## [Required action]
Please give the entries below again exactly, omitting every picture.

Records shown below:

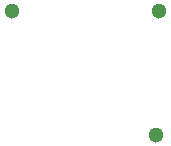
<source format=gbr>
%TF.GenerationSoftware,KiCad,Pcbnew,8.0.6*%
%TF.CreationDate,2024-11-26T02:45:54-05:00*%
%TF.ProjectId,final_imu_module,66696e61-6c5f-4696-9d75-5f6d6f64756c,rev?*%
%TF.SameCoordinates,Original*%
%TF.FileFunction,Soldermask,Bot*%
%TF.FilePolarity,Negative*%
%FSLAX46Y46*%
G04 Gerber Fmt 4.6, Leading zero omitted, Abs format (unit mm)*
G04 Created by KiCad (PCBNEW 8.0.6) date 2024-11-26 02:45:54*
%MOMM*%
%LPD*%
G01*
G04 APERTURE LIST*
%ADD10C,1.300000*%
G04 APERTURE END LIST*
D10*
%TO.C,REF\u002A\u002A*%
X114750000Y-90250000D03*
%TD*%
%TO.C,REF\u002A\u002A*%
X102250000Y-90250000D03*
%TD*%
%TO.C,REF\u002A\u002A*%
X114500000Y-100750000D03*
%TD*%
M02*

</source>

End of Records shown.

## [Exercise response]
<source format=gbr>
%TF.GenerationSoftware,KiCad,Pcbnew,8.0.6*%
%TF.CreationDate,2024-11-26T02:45:54-05:00*%
%TF.ProjectId,final_imu_module,66696e61-6c5f-4696-9d75-5f6d6f64756c,rev?*%
%TF.SameCoordinates,Original*%
%TF.FileFunction,Soldermask,Bot*%
%TF.FilePolarity,Negative*%
%FSLAX46Y46*%
G04 Gerber Fmt 4.6, Leading zero omitted, Abs format (unit mm)*
G04 Created by KiCad (PCBNEW 8.0.6) date 2024-11-26 02:45:54*
%MOMM*%
%LPD*%
G01*
G04 APERTURE LIST*
%ADD10C,1.300000*%
G04 APERTURE END LIST*
D10*
%TO.C,REF\u002A\u002A*%
X114750000Y-90250000D03*
%TD*%
%TO.C,REF\u002A\u002A*%
X102250000Y-90250000D03*
%TD*%
%TO.C,REF\u002A\u002A*%
X114500000Y-100750000D03*
%TD*%
M02*

</source>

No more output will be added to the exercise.